La volonté affirmée de battre le rappel des compétences algériennes vivant à l'étranger est au premier abord séduisante. Feu Boudiaf s'était armé de cette option censée être profitable pour le pays, mais toutes les invitations adressées à quelques personnalités se sont avérées un coup d'épée dans l'eau. La nature complexe des hommes adhère à bien d'autres choses qu'à un patriotisme en surface et quel que soit le degré d'engagement de chacun, nul ne peut se passer de quelques attributs légitimes nécessaires pour se conformer à sa stature.

A observer la déperdition du savoir-faire local et la prise en charge en Algérie des compétences étrangères dans de nombreux domaines, on ne peut qu'être interloqué par un paradoxe magistral qui fait par exemple d'un médecin algérien un palliatif dérisoire alors que son homologue cubain est rémunéré à 5000 euros par mois par l'Algérie. Au nom d'une coopération en pointillé l'étranger bénéficie d'une largesse et des commodités outrancières alors que le praticien algérien est inscrit dans le registre du faire-valoir comme si le devoir était une pénitence obligatoire qui à la limite n'offre que le loisir d'étaler une pédanterie.

De l'aveu du président de la République, quelques sommités algériennes installées à l'étranger se sont dites engagées à mettre leurs expériences à la disposition du pays. Si leur disposition serait bénéfique, l'anoblissement du savoir mérite un engagement autrement plus conséquent de l'Etat pour que l'élite locale d'abord sente qu'elle est l'objet d'une grande attention où un ensemble d'ingrédients matériels est synonyme d'une forte considération. Sinon les éminents chercheurs et savants algériens immigrés ne deviendraient avec leur retour que de simples généraux sans armées.
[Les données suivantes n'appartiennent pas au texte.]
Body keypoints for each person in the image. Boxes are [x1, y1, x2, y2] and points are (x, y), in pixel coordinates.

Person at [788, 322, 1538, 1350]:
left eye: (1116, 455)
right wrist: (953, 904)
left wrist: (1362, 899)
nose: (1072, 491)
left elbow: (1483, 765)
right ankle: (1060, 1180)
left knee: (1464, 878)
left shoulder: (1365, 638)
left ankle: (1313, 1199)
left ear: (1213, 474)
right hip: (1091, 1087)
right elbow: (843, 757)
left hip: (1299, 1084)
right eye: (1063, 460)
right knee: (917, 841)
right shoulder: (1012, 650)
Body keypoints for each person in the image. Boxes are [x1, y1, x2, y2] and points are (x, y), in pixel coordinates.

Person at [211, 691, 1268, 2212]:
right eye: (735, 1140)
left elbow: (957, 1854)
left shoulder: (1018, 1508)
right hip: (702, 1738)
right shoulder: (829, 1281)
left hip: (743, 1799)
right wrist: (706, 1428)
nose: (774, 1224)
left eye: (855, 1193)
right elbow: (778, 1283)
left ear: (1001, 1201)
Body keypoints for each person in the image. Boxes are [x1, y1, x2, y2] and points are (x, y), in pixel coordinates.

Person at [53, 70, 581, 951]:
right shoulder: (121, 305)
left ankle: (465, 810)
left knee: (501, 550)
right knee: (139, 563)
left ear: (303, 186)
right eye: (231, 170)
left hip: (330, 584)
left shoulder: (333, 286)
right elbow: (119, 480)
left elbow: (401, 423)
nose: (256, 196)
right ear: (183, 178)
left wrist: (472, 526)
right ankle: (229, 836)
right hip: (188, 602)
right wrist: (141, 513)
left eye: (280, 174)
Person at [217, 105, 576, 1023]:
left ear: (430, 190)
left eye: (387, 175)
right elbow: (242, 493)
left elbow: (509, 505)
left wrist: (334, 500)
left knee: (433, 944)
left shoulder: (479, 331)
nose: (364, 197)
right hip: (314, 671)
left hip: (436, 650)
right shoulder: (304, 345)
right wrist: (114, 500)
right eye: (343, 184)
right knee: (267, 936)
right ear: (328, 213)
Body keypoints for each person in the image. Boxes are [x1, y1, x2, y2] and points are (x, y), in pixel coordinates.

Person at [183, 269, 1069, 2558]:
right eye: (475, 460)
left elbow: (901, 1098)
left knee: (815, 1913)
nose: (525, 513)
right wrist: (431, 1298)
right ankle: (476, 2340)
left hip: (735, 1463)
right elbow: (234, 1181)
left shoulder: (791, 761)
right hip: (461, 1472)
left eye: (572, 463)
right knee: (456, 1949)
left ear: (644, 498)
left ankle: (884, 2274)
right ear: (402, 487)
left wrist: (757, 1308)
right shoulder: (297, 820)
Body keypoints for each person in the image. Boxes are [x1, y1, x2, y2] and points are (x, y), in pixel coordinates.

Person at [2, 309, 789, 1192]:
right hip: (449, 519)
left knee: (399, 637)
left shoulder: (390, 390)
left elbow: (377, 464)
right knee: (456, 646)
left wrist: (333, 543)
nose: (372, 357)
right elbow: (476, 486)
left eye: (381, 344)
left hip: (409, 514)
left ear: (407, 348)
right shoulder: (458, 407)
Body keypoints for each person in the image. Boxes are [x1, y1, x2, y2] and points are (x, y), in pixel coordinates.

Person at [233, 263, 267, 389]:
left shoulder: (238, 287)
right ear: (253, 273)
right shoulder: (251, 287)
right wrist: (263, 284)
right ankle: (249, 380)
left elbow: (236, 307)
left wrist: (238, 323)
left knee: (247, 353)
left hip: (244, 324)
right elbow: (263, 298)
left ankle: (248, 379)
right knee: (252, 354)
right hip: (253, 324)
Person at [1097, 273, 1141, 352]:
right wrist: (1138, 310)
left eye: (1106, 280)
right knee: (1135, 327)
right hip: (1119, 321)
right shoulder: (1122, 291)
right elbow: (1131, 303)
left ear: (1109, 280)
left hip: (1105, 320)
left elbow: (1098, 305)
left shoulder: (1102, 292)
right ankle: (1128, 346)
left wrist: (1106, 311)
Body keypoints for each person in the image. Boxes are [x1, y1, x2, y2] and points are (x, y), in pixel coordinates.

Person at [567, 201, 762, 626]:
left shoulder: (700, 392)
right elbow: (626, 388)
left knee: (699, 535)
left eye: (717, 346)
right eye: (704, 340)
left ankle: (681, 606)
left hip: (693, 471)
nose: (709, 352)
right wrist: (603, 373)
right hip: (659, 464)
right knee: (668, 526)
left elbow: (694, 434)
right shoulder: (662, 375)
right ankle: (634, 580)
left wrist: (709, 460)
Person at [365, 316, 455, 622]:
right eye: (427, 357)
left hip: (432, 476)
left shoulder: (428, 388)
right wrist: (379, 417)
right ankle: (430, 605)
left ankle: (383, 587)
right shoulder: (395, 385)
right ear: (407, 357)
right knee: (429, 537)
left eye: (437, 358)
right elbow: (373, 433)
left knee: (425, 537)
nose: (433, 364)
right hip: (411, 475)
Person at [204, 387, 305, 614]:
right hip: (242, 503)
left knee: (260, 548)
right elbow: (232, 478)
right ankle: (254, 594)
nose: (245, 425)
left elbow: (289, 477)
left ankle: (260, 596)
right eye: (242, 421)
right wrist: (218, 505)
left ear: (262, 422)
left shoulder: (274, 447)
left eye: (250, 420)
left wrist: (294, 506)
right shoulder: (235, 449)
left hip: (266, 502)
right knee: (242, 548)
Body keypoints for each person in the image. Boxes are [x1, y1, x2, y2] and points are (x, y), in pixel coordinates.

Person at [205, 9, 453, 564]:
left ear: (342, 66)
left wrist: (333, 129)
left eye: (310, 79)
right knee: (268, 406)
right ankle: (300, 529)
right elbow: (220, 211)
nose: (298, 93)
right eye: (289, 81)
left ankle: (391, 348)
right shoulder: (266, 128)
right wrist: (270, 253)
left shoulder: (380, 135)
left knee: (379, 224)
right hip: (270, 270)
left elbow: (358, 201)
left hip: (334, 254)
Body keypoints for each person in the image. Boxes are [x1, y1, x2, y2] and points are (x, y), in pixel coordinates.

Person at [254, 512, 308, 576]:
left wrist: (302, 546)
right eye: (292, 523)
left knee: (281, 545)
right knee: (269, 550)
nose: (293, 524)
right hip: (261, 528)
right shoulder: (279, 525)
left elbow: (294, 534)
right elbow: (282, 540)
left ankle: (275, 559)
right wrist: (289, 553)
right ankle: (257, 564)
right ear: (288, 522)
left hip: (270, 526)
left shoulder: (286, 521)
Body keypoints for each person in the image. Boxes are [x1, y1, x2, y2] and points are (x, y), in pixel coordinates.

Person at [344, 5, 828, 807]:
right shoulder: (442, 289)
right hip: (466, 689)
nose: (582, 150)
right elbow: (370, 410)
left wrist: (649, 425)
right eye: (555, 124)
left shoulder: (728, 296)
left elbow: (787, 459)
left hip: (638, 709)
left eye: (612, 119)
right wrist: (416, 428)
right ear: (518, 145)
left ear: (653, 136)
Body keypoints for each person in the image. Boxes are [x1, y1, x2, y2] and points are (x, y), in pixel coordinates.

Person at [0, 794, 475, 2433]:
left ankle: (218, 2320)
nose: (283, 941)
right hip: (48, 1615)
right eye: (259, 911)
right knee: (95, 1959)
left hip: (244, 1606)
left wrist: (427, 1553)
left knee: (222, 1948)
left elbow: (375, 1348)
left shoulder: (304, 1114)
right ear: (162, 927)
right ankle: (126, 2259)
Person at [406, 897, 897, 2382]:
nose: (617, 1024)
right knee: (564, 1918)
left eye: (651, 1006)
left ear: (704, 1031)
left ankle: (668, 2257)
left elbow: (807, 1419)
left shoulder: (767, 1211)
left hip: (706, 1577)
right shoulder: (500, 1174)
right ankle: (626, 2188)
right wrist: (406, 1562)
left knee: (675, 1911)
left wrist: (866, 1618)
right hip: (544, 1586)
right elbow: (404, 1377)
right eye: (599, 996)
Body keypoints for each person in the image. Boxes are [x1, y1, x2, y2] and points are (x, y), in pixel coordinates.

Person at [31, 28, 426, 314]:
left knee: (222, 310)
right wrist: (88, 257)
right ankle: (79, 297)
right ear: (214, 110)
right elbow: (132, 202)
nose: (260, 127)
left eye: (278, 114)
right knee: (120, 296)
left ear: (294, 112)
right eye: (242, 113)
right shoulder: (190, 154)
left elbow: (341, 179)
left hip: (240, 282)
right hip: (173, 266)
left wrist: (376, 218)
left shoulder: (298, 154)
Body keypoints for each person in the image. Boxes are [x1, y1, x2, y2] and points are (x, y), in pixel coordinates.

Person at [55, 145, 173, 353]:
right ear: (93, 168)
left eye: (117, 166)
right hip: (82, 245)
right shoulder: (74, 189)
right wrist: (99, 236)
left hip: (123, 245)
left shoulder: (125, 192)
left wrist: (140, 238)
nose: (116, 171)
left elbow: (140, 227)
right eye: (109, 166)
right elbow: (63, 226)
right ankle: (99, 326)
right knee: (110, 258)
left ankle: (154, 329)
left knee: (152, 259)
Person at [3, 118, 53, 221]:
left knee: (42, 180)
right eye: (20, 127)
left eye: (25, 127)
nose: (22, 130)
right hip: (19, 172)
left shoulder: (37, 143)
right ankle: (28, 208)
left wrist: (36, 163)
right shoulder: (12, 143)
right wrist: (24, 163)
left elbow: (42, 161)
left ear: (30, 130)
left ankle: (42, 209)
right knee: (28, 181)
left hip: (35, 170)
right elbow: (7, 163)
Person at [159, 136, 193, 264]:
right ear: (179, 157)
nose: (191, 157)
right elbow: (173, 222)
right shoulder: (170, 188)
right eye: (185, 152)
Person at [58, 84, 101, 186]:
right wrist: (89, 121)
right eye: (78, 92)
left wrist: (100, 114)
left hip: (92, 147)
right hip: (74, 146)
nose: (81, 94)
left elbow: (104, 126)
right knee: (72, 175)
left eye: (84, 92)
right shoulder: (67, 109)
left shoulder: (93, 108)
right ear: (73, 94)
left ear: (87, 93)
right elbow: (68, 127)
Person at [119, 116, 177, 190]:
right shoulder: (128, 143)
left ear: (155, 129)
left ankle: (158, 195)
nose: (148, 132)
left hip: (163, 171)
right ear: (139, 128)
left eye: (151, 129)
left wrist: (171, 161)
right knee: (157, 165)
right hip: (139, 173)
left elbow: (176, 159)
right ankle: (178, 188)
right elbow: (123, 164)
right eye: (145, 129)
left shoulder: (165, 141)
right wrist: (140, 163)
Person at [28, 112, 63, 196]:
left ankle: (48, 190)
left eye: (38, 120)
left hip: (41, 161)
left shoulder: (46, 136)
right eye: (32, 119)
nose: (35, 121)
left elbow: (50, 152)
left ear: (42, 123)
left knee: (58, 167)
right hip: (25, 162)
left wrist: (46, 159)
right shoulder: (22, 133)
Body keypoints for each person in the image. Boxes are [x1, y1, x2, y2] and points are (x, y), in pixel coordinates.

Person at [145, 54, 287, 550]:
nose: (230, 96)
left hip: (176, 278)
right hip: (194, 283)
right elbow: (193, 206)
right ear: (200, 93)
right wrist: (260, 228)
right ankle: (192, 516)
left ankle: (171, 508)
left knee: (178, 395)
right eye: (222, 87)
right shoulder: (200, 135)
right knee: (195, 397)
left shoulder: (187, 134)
Dans bien des cas, leur exil est dû à la désertisation des intermédiaires dans une société où l'incompétence et la gabegie ont déraciné tout ce qui a trait à l'intelligence et au comportement raisonné.

Le rappel des compétences algériennes de l'étranger doit s'accompagner en parallèle de la germination d'un nouvel esprit pour faire sortir de l'ombre tous ceux qui ont une richesse à apporter.